The BBC has a massive advantage. With its licence fee cash, it can buy everything that moves in the musical world. Commercial radio is not competing as strongly as in the 80s and 90s, and this has been partly brought about by BBC cross- promotion. The broadcasters' salaries need a review against the backdrop of non-commercial organisations.

- What attracted you to radio and how did you come to work in the industry?

The immediacy of the medium. Decisions taken can be on-air in moments.

- Who are your top three presenters and why?

The king of breakfast Chris Tarrant, the remarkable Alan Freeman and, of course, Neil Fox.

MARK BROWNING - PROGRAMME DIRECTOR, HEART 106.2

- Which programme or station has developed the most impressive format?

Right now, UK radio is playing it too safe. The Jack format in the US is brave and is rating well and there's a new oldies format called Hippier Radio, which is a neat repackage of what we know in the UK as the Gold format. Trouble is, it's a stupid name.

- What do you think of Capital's "never more than two ads in a row" strategy?

Explain this: Heart, Magic and Capital have been running roughly the same number of ads for the past three years. Heart and Magic have grown, Capital has declined. Doesn't sound like an ad problem to me.

- What effect has consolidation in the industry had on the quality of programming?

It's made it harder to stand out, which has meant you have had to be even better to simply remain where you are. It's now a battle, link by link and song by song. In some stations, this has meant the quality has improved.

- How fair is Rajar as a measurement system?

Very fair when Heart is number one.
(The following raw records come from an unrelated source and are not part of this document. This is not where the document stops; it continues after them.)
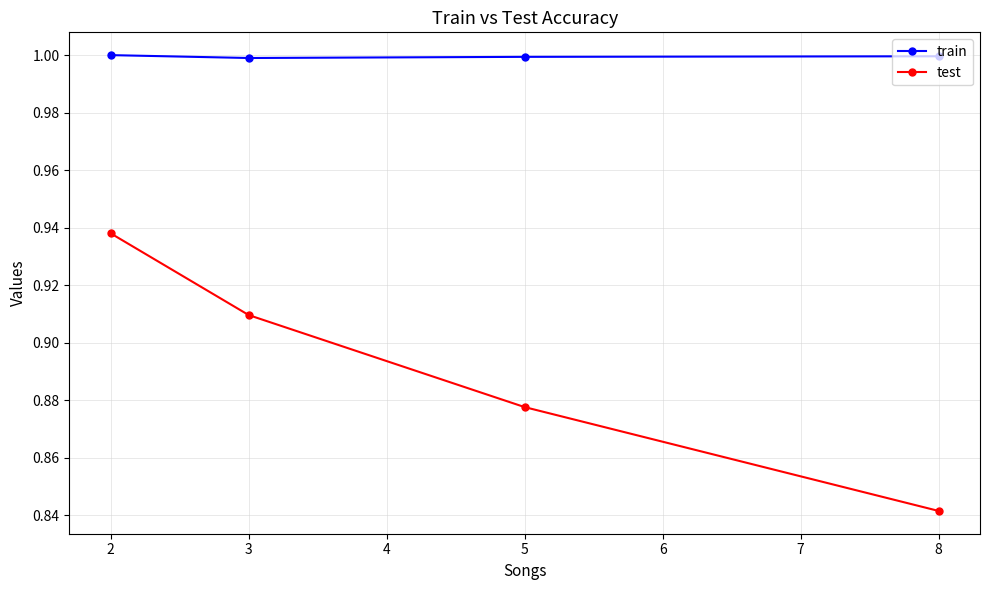

How many lines are shown in the chart?

2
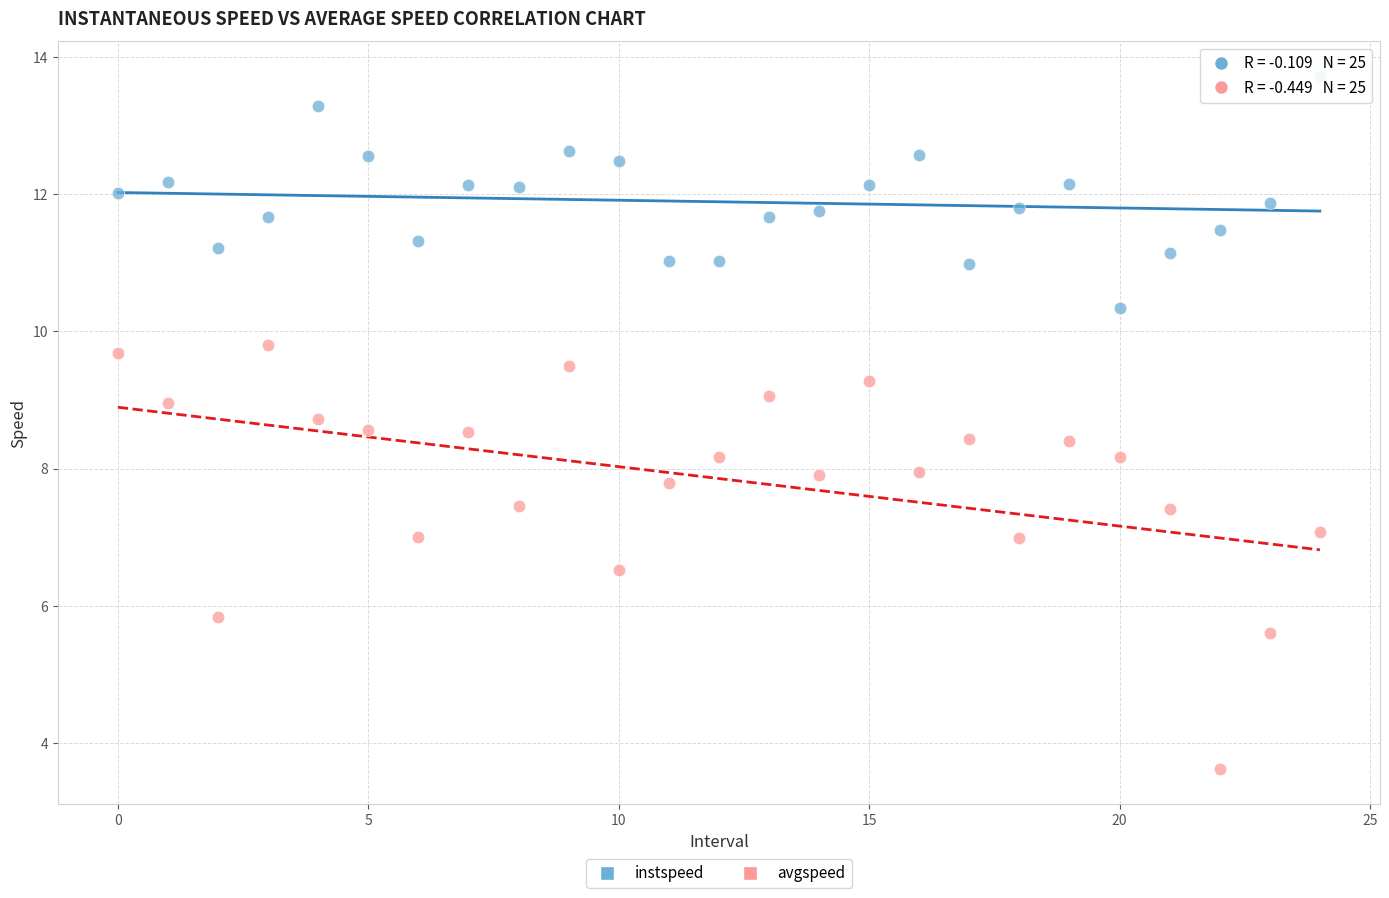

Across all data points, what is the range of Y values (max minus min)?

10.1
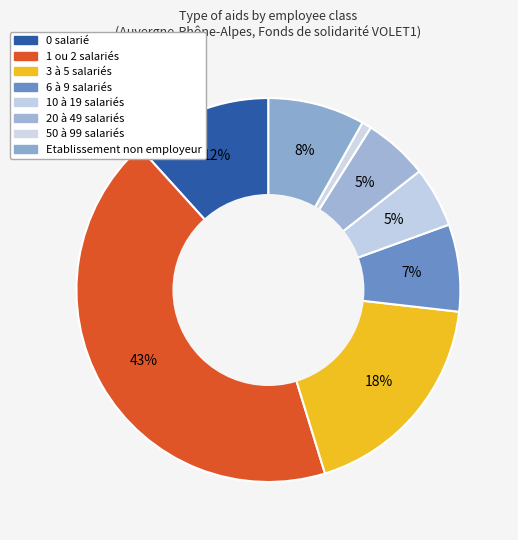

How many segments does this pie chart have?

8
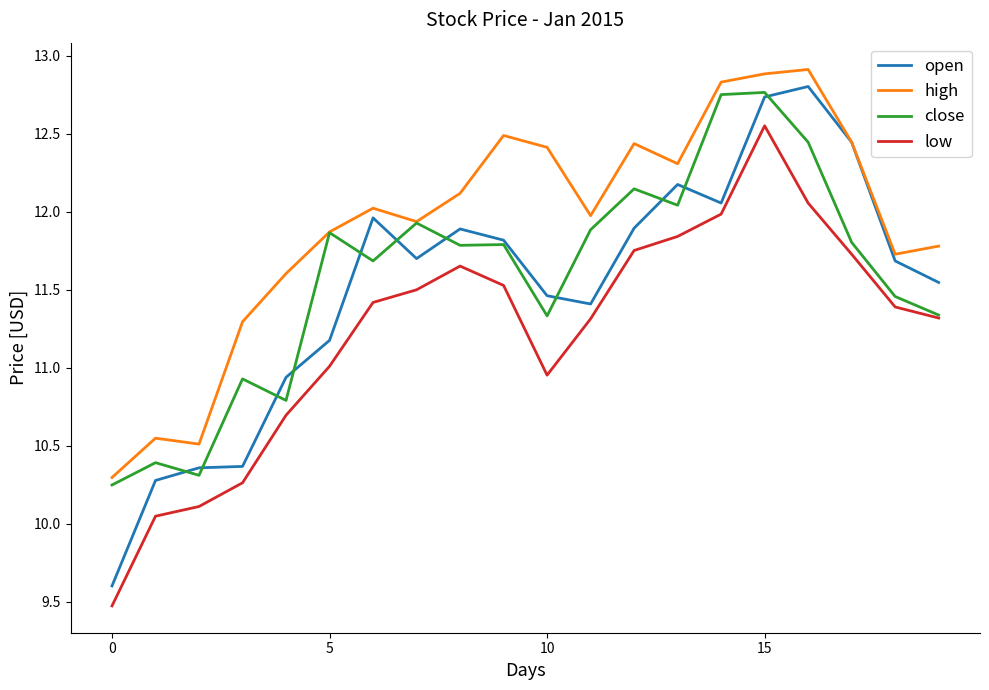

True or false: low and high intersect in this chart.

False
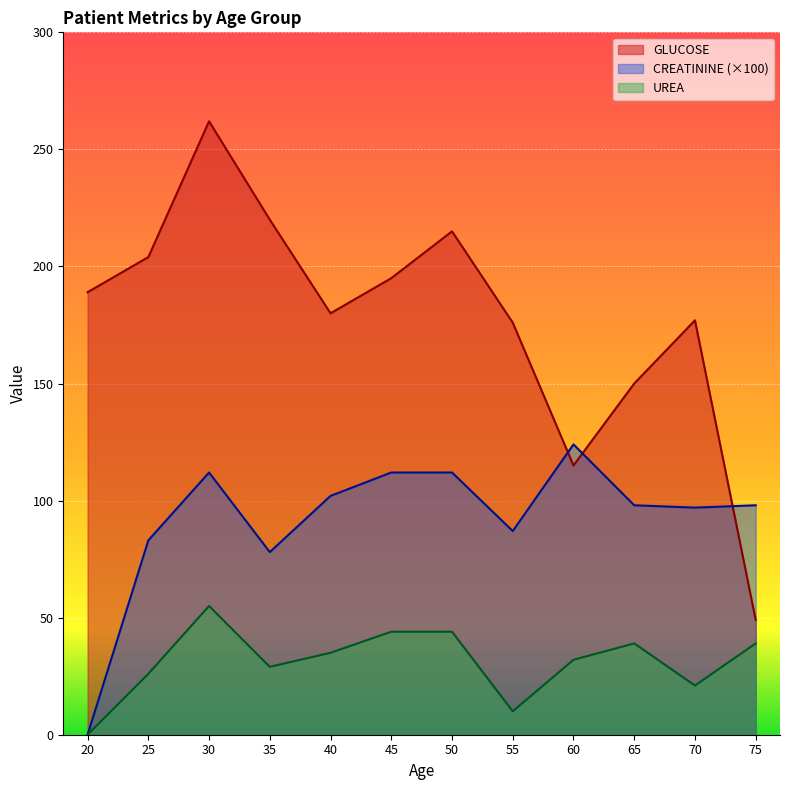

The value of CREATININE at 20 is 0.0. True or false?

True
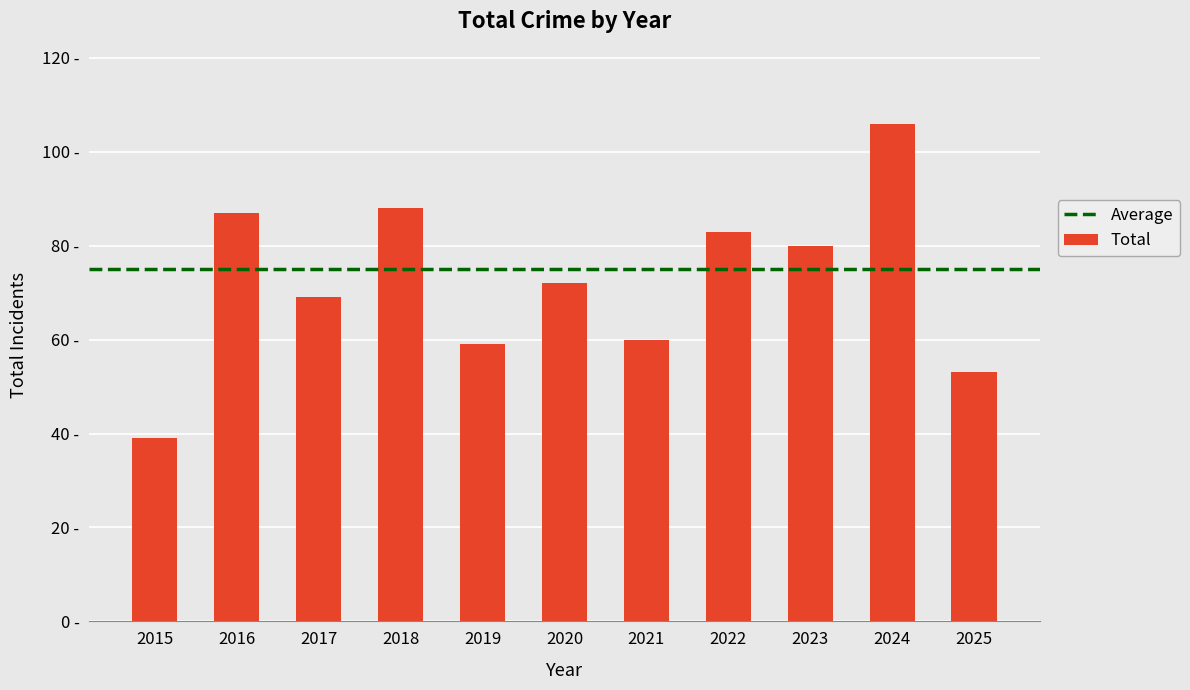

Which category has the highest value across all series?

2024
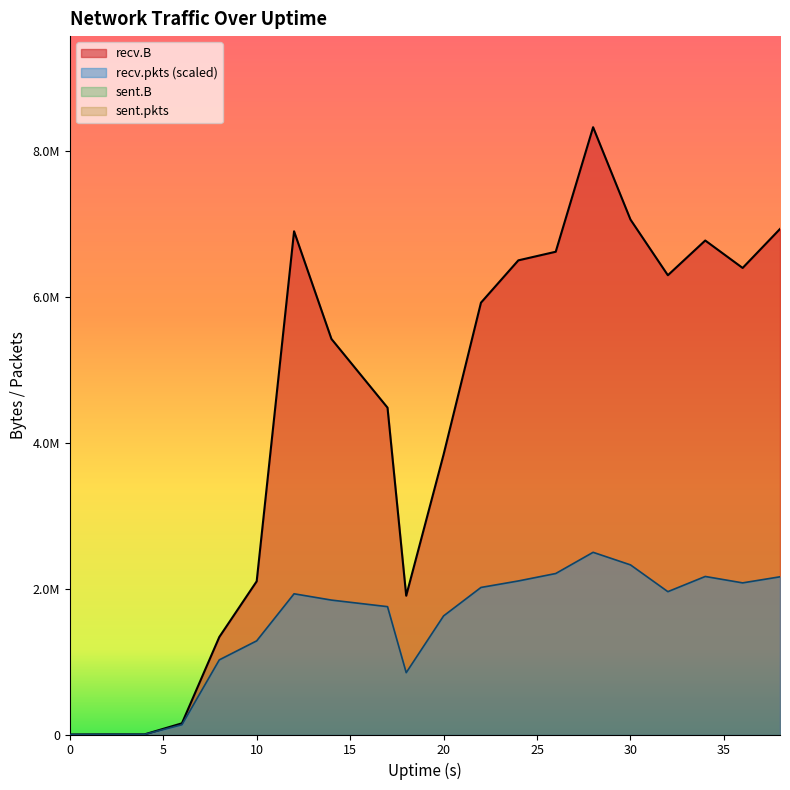

Rank the categories by recv.B value from highest to lowest.

28, 30, 38, 12, 34, 26, 24, 36, 32, 22, 14, 17, 20, 10, 18, 8, 6, 2, 4, 0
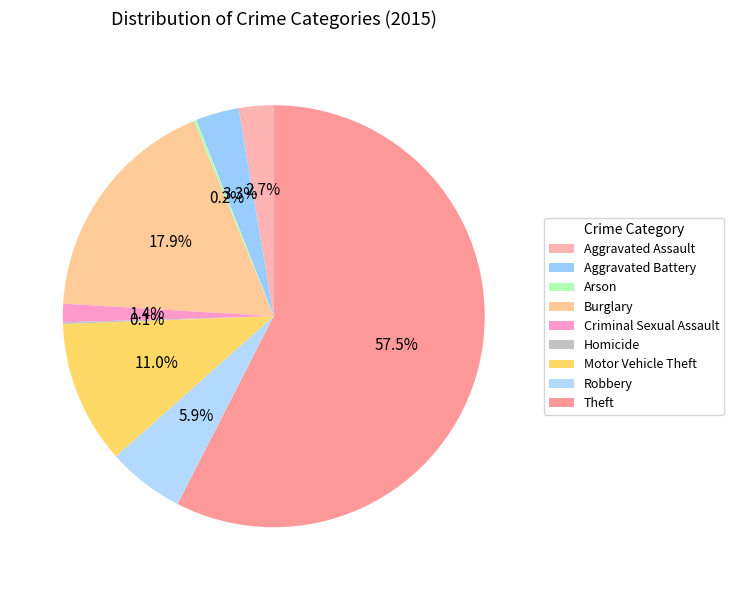

To the nearest percent, what portion does Criminal Sexual Assault represent?

1%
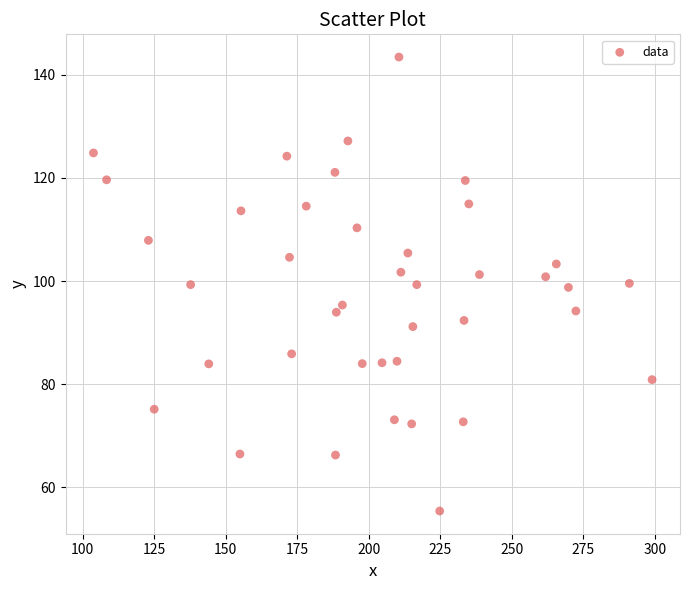

What is the range of X values (max minus min)?

195.2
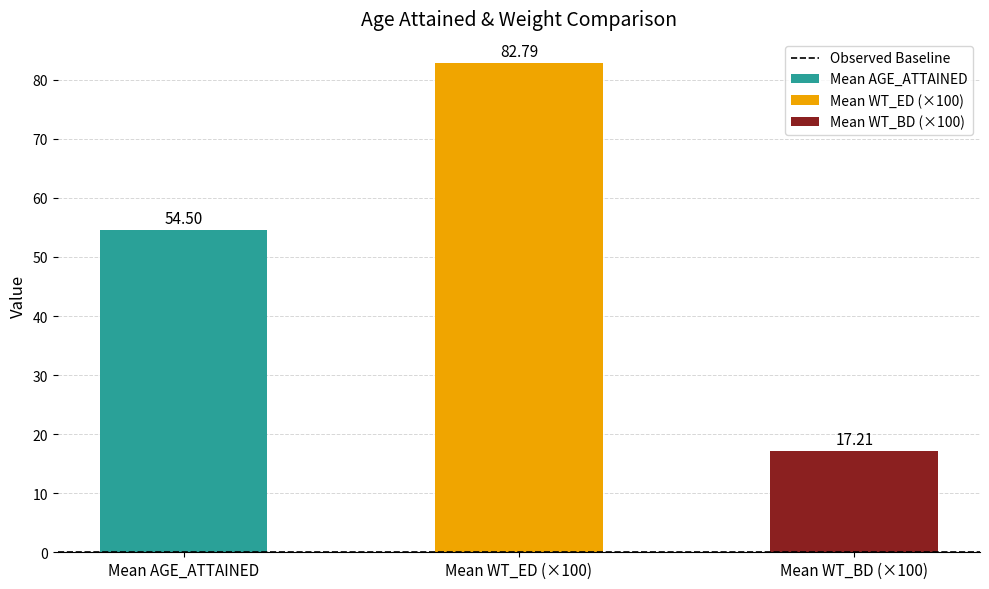

Which series has the widest spread of values?

AGE_ATTAINED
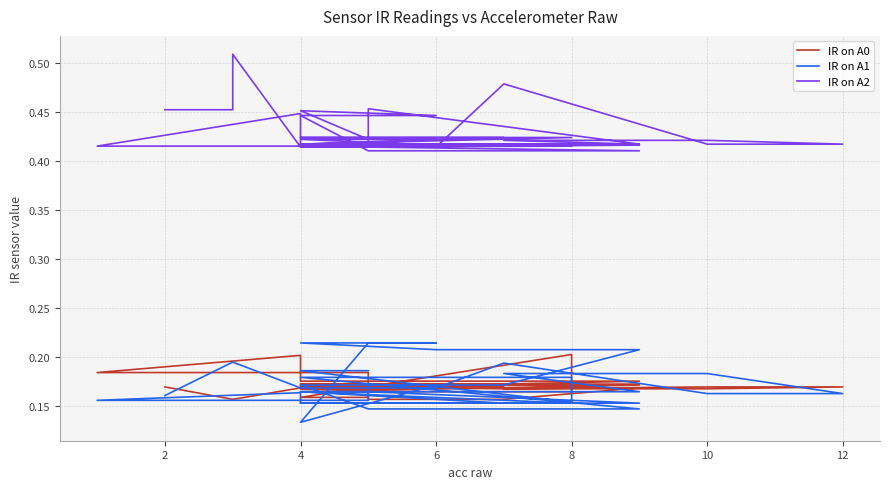

Which series has the largest range (max minus min)?

IR on A2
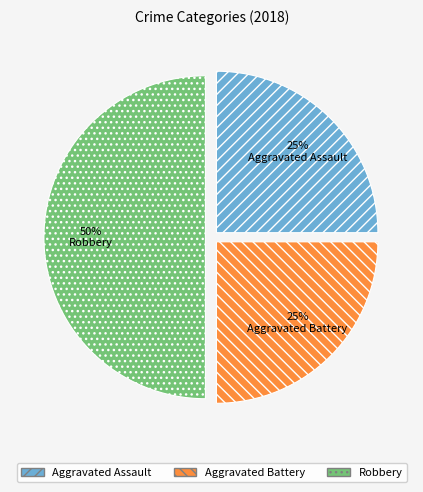

Combined, do Robbery and Aggravated Battery account for over 50%?

Yes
It's our currency, and until something much more robust comes along, we should just get on with it.

- What inspires your best creative ideas?

Not a what - more a who. Actually, a beer and a who. In fact, a few beers and a few whos! Ideas flow with the right company. And we do get through a lot of beer at Heart.

- What's the quality of commercial radio like in the UK compared with overseas markets?

The quality of UK commercial radio is much stronger than overseas and if we can keep the listener and programme content, the priority things will get better. Just listen to stations in Los Angeles, Sydney, Berlin and Stockholm. London beats the lot in the quality stakes.

- Which radio show have you had the most fun creating?

The Jamie Theakston Breakfast Show, and it's great he was nominated for a Sony award, as it's been a lot of fun.

- Has the arrival of digital radio opened up new programming opportunities?

Digital now accounts for more than 10 per cent of all listening. This is fantastic for programmers, as there is scope for us to provide highly targeted content and create clearly identifiable formats.

- Does the BBC have all the best on-air talent?

No. They have some of the best. And they have some pretty awful presenters too. Just watch BBC London or listen to some of the local stations. And many of the current BBC stock came from commercial radio. Which brings us neatly on to the issue of DJ pay!

- Does the BBC's licence fee funding give it an unfair advantage against its commercial competitors and are its DJs paid too much?

Its DJs are certainly paid more, but commercial radio has some great talent. Look at this year's Sony nominees: Jamie Theakston (Heart 106.2), Nick Ferrari (LBC 97.3), Toolan in the Morning (Key 103), and Wes at Breakfast (Galaxy Manchester). I wish commercial radio would stop whingeing about the BBC and get on with what we are better at than the Beeb, 'cos there is plenty!

- What attracted you to radio and how did you come to work in the industry?

I blagged it, to be honest, via a roundabout route from news to breakfast jocking to management.

- Who are your top three presenters and why?

Brian Johnston was a radio hero of mine on Test Match Special. He had an innate ability to communicate intimately to millions of people at the same time. Zane Lowe sounds bright and fresh on Radio 1 and Iain Lee on LBC has a wonderful ability to throw the rule book out the window and make it work.